[[ Information provided, beginning ]]

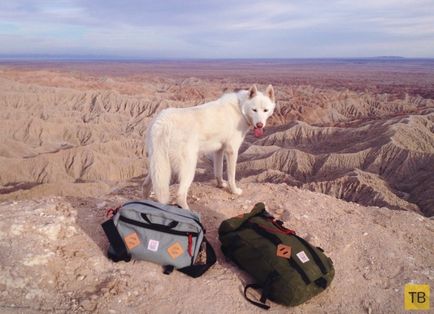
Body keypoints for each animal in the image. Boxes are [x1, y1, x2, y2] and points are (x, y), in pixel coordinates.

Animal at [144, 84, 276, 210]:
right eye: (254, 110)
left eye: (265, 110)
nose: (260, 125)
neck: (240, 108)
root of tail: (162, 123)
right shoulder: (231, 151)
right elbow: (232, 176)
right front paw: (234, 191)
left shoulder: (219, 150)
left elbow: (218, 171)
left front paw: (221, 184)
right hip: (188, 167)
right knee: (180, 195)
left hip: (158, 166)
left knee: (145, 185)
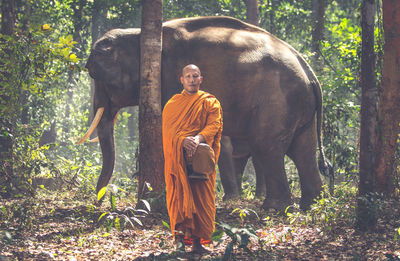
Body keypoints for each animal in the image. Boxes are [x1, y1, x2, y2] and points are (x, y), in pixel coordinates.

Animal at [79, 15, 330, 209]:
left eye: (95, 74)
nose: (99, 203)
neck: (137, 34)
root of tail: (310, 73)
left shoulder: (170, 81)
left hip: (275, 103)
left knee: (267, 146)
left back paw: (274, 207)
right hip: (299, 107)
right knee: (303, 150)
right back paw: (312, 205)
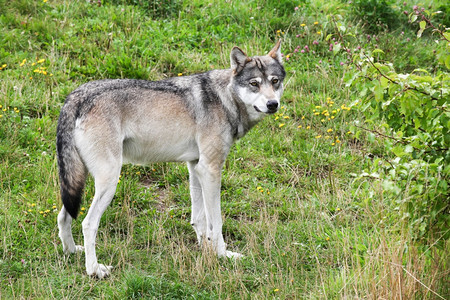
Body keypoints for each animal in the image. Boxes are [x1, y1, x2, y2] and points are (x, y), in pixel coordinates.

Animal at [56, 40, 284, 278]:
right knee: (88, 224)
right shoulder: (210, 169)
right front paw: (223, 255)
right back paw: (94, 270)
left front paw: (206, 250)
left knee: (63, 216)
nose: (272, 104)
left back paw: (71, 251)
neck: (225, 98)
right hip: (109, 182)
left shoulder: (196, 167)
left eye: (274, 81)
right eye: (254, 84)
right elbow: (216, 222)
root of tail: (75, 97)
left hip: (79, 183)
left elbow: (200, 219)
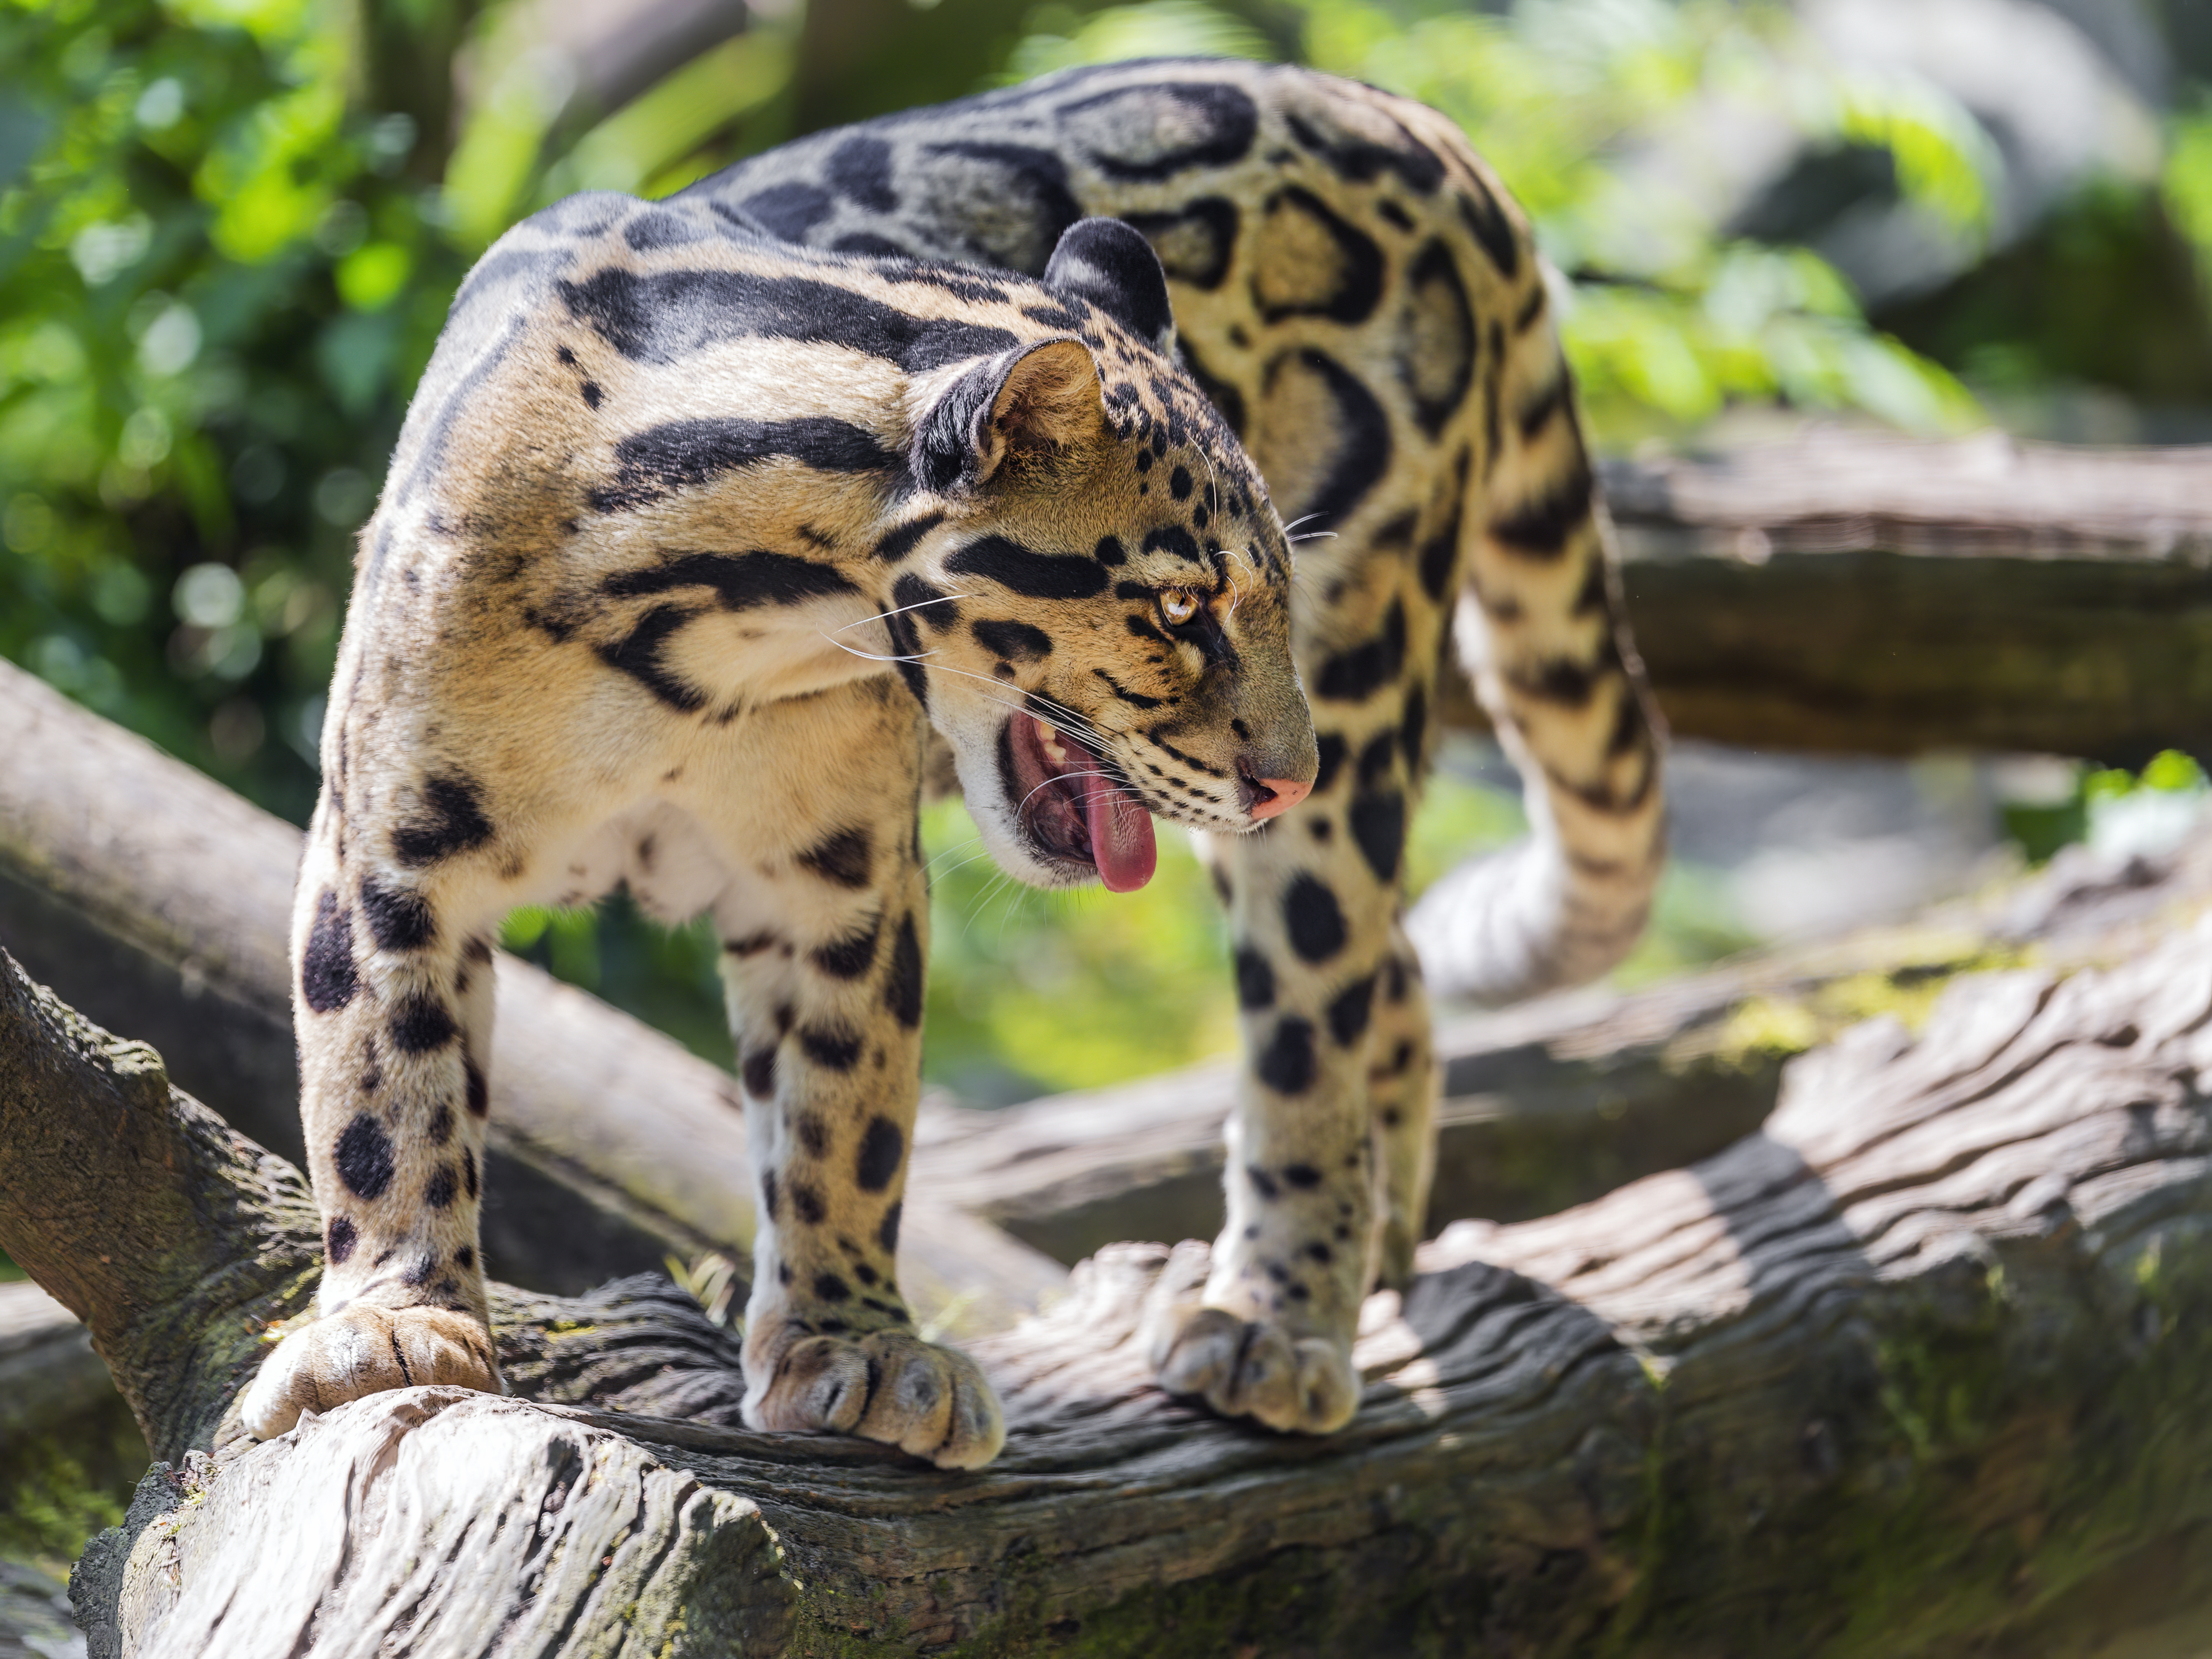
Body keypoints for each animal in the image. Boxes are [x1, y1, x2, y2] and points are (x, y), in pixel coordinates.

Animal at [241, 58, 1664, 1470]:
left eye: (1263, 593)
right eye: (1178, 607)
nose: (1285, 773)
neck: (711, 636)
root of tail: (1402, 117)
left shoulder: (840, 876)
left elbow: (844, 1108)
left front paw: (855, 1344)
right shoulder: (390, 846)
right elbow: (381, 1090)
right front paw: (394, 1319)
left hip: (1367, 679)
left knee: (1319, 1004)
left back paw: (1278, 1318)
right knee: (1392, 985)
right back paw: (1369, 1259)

[[ Information provided, end ]]
[[ Information provided, beginning ]]

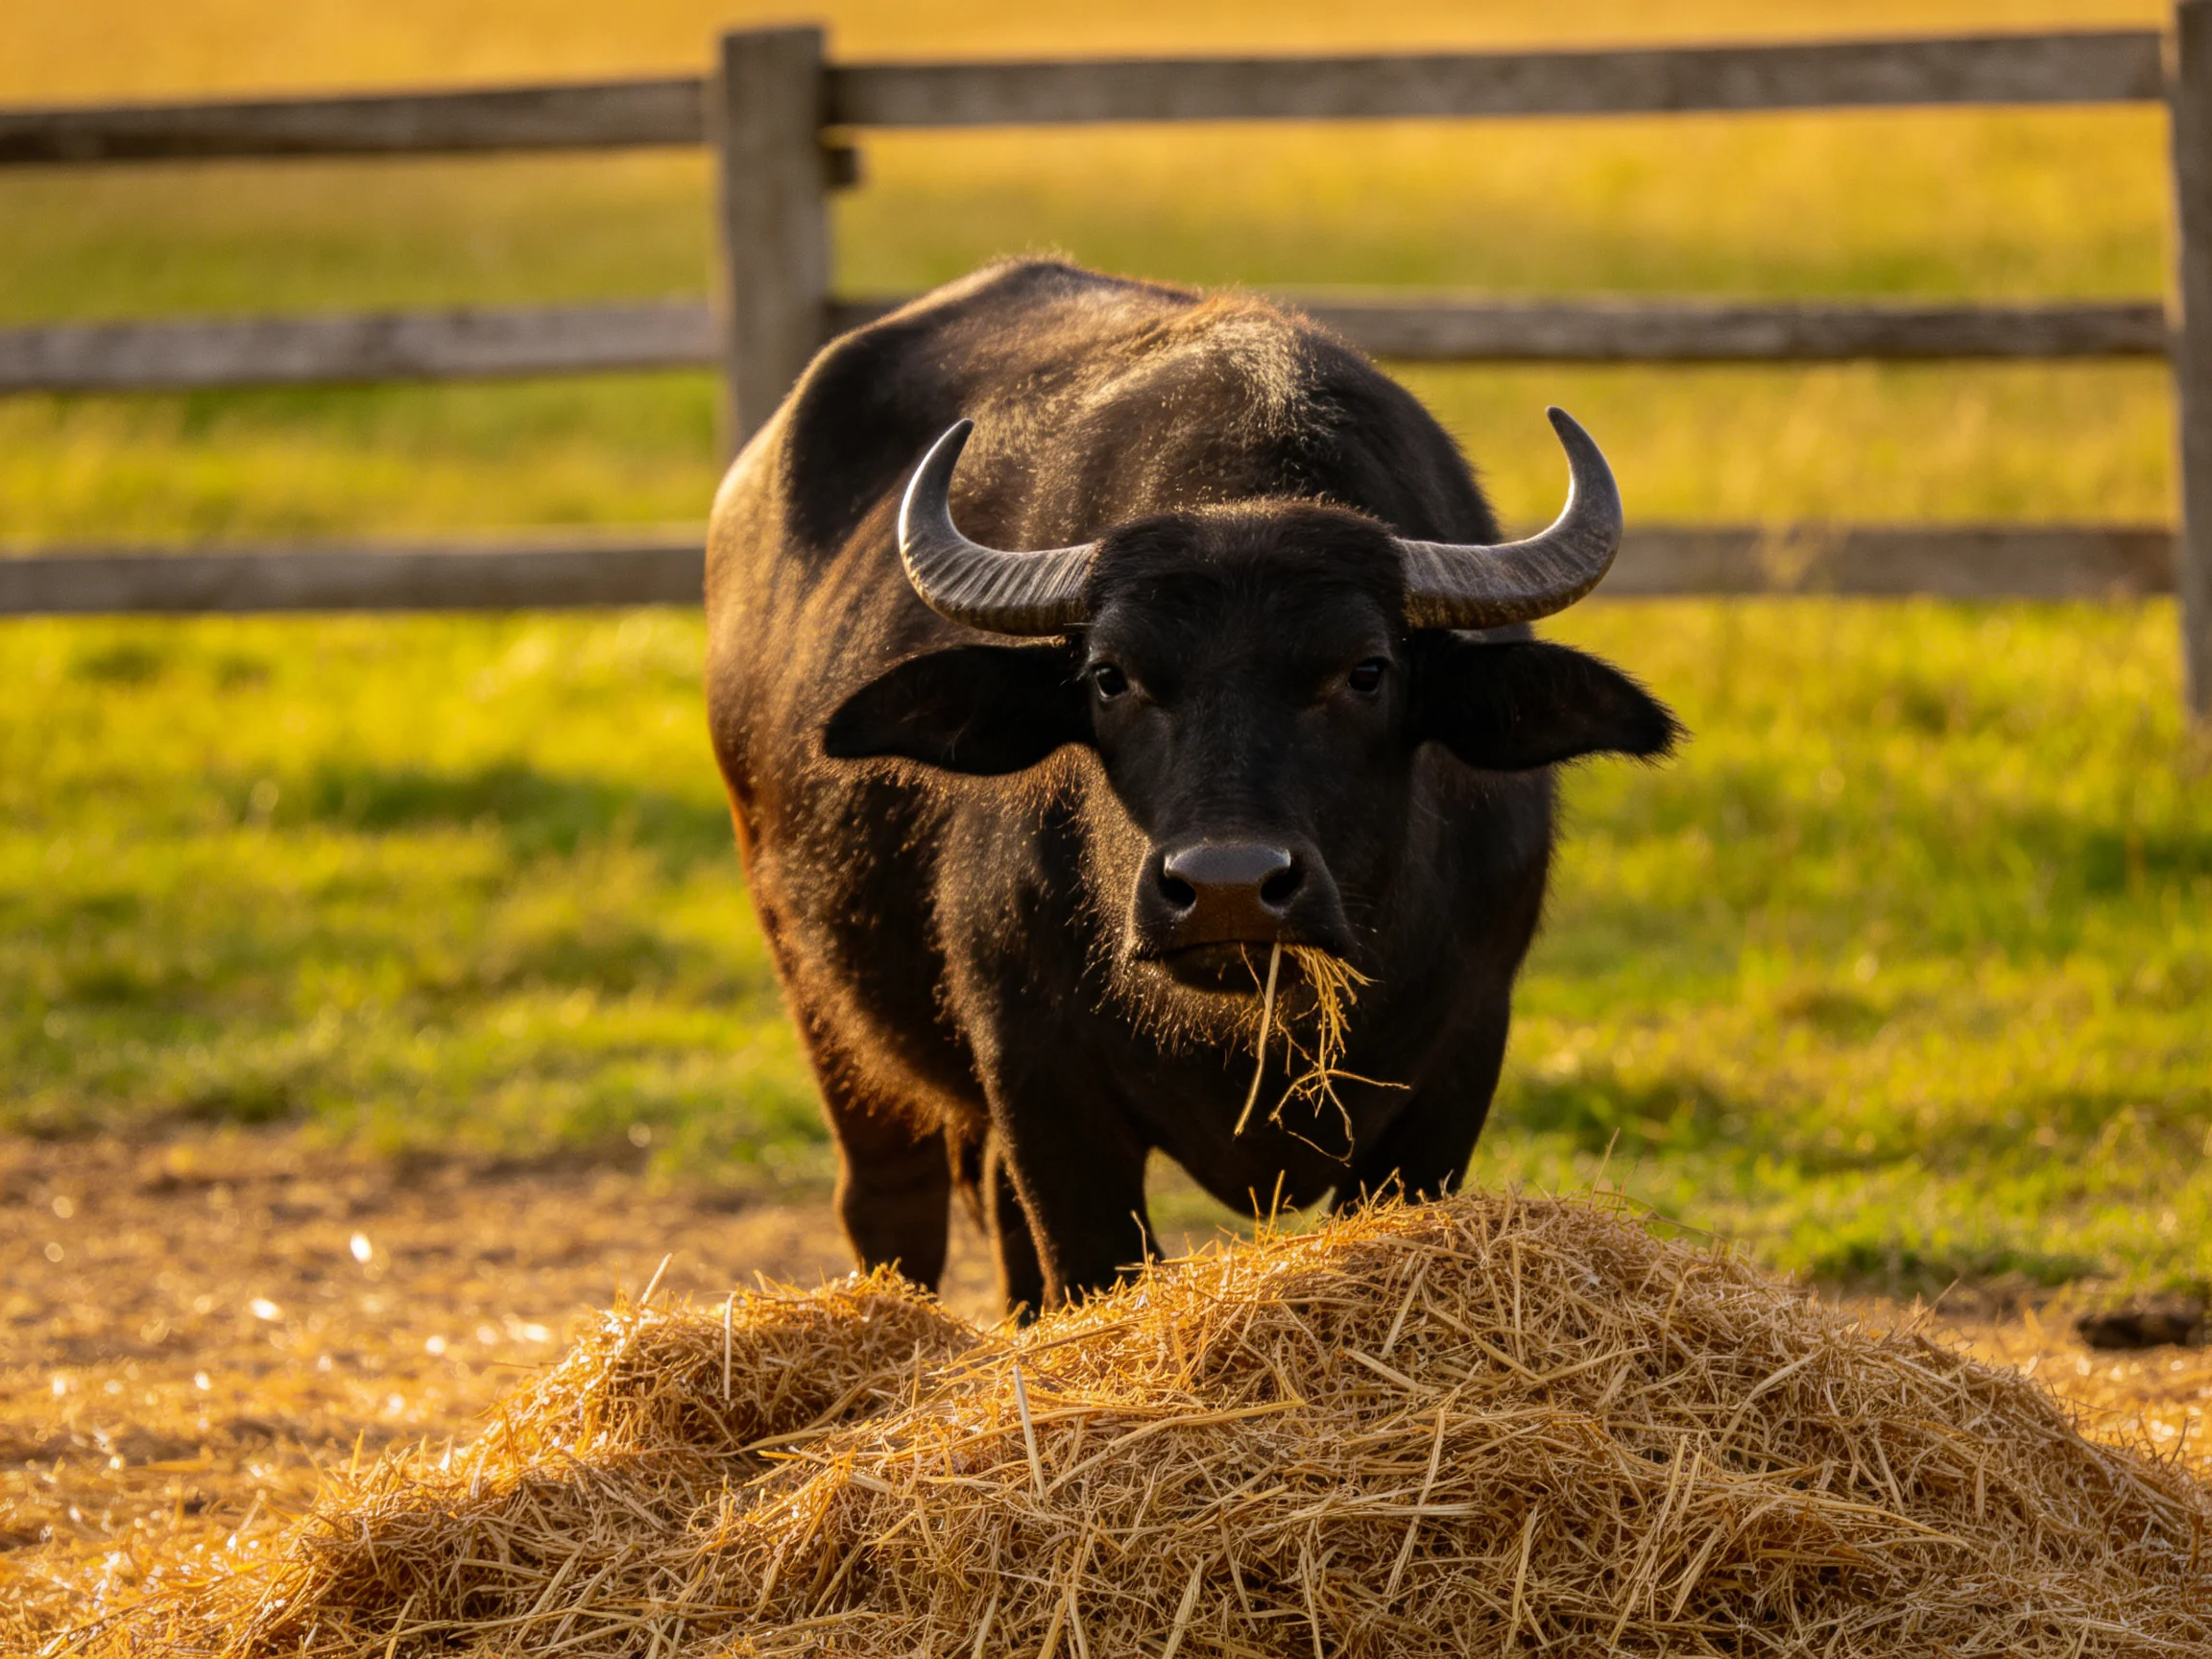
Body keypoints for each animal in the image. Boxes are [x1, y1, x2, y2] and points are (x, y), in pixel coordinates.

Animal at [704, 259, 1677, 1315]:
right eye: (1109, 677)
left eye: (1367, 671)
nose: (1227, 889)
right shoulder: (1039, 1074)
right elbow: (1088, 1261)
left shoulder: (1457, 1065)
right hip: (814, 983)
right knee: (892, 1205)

[[ Information provided, end ]]
[[ Information provided, beginning ]]

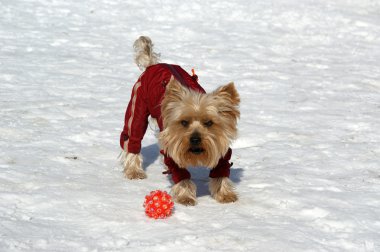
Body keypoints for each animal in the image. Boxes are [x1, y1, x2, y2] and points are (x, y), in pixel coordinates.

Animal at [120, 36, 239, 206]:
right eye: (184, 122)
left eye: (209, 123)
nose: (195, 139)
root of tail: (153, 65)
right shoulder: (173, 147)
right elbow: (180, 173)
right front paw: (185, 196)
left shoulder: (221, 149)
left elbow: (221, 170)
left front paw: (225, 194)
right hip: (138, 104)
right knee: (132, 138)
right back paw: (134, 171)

[[ Information provided, end ]]

- The task: Bring together all lines of the entries above in which the string "front" occurs.

- Answer below:
right front paw: (234, 191)
left front paw: (221, 184)
right front paw: (223, 255)
left front paw: (206, 250)
left front paw: (855, 1344)
right front paw: (394, 1319)
right front paw: (185, 196)
left front paw: (225, 194)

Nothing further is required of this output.